최적화 기회 (Optimization Opportunities)

1. Dense Range Detection

리터럴이 0, 1, 2, … 연속일 때 scf.index_switch로 변환 가능:

// Before: sequential comparisons
%is_0 = arith.cmpi eq, %x, %c0
scf.if %is_0 { ... } else {
    %is_1 = arith.cmpi eq, %x, %c1
    scf.if %is_1 { ... } else {
        %is_2 = arith.cmpi eq, %x, %c2
        // ...
    }
}

// After: range check + index_switch
%in_range = arith.cmpi ult, %x, %c3 : i32
scf.if %in_range {
    %idx = arith.index_cast %x : i32 to index
    scf.index_switch %idx : index -> i32
    case 0 { /* case 0 */ }
    case 1 { /* case 1 */ }
    case 2 { /* case 2 */ }
} else {
    // default
}

Dense range detection algorithm:

bool isDenseRange(ArrayRef<int64_t> literals) {
  if (literals.empty()) return false;

  // Sort literals
  SmallVector<int64_t> sorted(literals.begin(), literals.end());
  llvm::sort(sorted);

  // Check if consecutive
  for (size_t i = 1; i < sorted.size(); ++i) {
    if (sorted[i] != sorted[i-1] + 1)
      return false;
  }

  // Starts from 0 or 1 (common case)
  return sorted[0] == 0 || sorted[0] == 1;
}

2. Sparse Set Optimization

리터럴이 sparse할 때 (예: 0, 10, 100) binary search 가능:

// O(log n) with binary search
%mid = arith.constant 10 : i32
%less_than_mid = arith.cmpi slt, %x, %mid : i32
scf.if %less_than_mid {
    // Check 0
    %is_0 = arith.cmpi eq, %x, %c0
    scf.if %is_0 { ... } else { /* default */ }
} else {
    // Check 10, 100
    %is_10 = arith.cmpi eq, %x, %c10
    scf.if %is_10 { ... } else {
        %is_100 = arith.cmpi eq, %x, %c100
        scf.if %is_100 { ... } else { /* default */ }
    }
}

이 최적화는 MLIR transformation pass로 구현 가능 (Phase 7).

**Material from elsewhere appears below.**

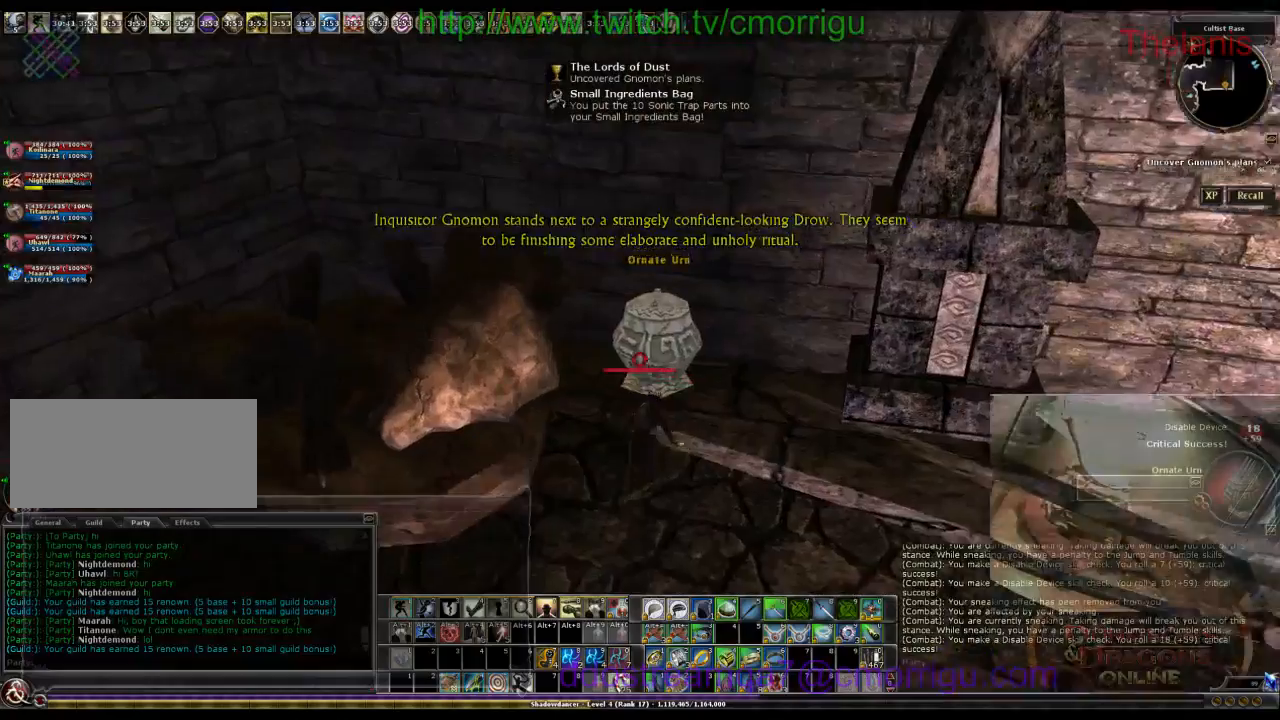
{"keys": [], "events": []}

3. LLVM Backend Optimization

SCF → CF → LLVM pipeline 후 LLVM backend가 추가 최적화:

; LLVM will recognize this pattern
%cmp0 = icmp eq i32 %x, 0
br i1 %cmp0, label %case0, label %check1
check1:
%cmp1 = icmp eq i32 %x, 1
br i1 %cmp1, label %case1, label %default

; And optimize to switch:
switch i32 %x, label %default [
    i32 0, label %case0
    i32 1, label %case1
]

LLVM switch lowering:

Dense: jump table (O(1))
Sparse: binary search tree (O(log n))
Very sparse: linear search (O(n))

Mixed Patterns: Constructor + Literal

실제 코드는 constructor와 literal을 섞어 쓴다:

match (list, n) with
| (Nil, _) -> 0
| (Cons(x, _), 0) -> x
| (Cons(x, xs), n) -> x + process xs (n - 1)

Lowering 전략:

First column (list): Constructor pattern → scf.index_switch
Second column (n): Literal pattern → arith.cmpi + scf.if

// Step 1: Constructor dispatch on list
%list_tag = llvm.extractvalue %list[0] : !llvm.struct<(i32, ptr)>
%tag_index = arith.index_cast %list_tag : i32 to index

%result = scf.index_switch %tag_index : index -> i32
case 0 {
    // Nil case: wildcard on n (no test)
    %zero = arith.constant 0 : i32
    scf.yield %zero : i32
}
case 1 {
    // Cons case: extract data
    %data = llvm.extractvalue %list[1] : !llvm.struct<(i32, ptr)>
    %x = llvm.load %data : !llvm.ptr -> i32

    // Step 2: Literal dispatch on n
    %is_zero = arith.cmpi eq, %n, %c0 : i32
    %inner = scf.if %is_zero -> i32 {
        // Case: Cons(x, _), 0 → x
        scf.yield %x : i32
    } else {
        // Case: Cons(x, xs), n → x + process xs (n-1)
        %tail_ptr = llvm.getelementptr %data[1] : (!llvm.ptr) -> !llvm.ptr
        %xs = llvm.load %tail_ptr : !llvm.ptr -> !llvm.struct<(i32, ptr)>
        %n_minus_1 = arith.subi %n, %c1 : i32
        %rest = func.call @process(%xs, %n_minus_1) : (...) -> i32
        %sum = arith.addi %x, %rest : i32
        scf.yield %sum : i32
    }
    scf.yield %inner : i32
}

핵심 원칙:

Constructor column: scf.index_switch로 O(1) dispatch
Literal column: scf.if chain으로 O(n) dispatch
Wildcard: test 없음 (fallthrough 또는 skip)

와일드카드 Default Case 처리

Wildcard (_) pattern의 lowering:

Wildcard는 어떤 테스트도 생성하지 않는다.

match x with
| 0 -> "zero"
| 1 -> "one"
| _ -> "other"  // Wildcard: no test

%is_zero = arith.cmpi eq, %x, %c0 : i32
scf.if %is_zero {
    scf.yield %zero_str : !llvm.ptr<i8>
} else {
    %is_one = arith.cmpi eq, %x, %c1 : i32
    scf.if %is_one {
        scf.yield %one_str : !llvm.ptr<i8>
    } else {
        // _ case: NO comparison, just yield
        scf.yield %other_str : !llvm.ptr<i8>
    }
}

Wildcard optimization in subpatterns:

match list with
| Cons(_, tail) -> length tail + 1  // Don't extract head
| Nil -> 0

case 1 {  // Cons
    // Wildcard _: Skip head extraction
    // %head = llvm.load %data  -- NOT generated!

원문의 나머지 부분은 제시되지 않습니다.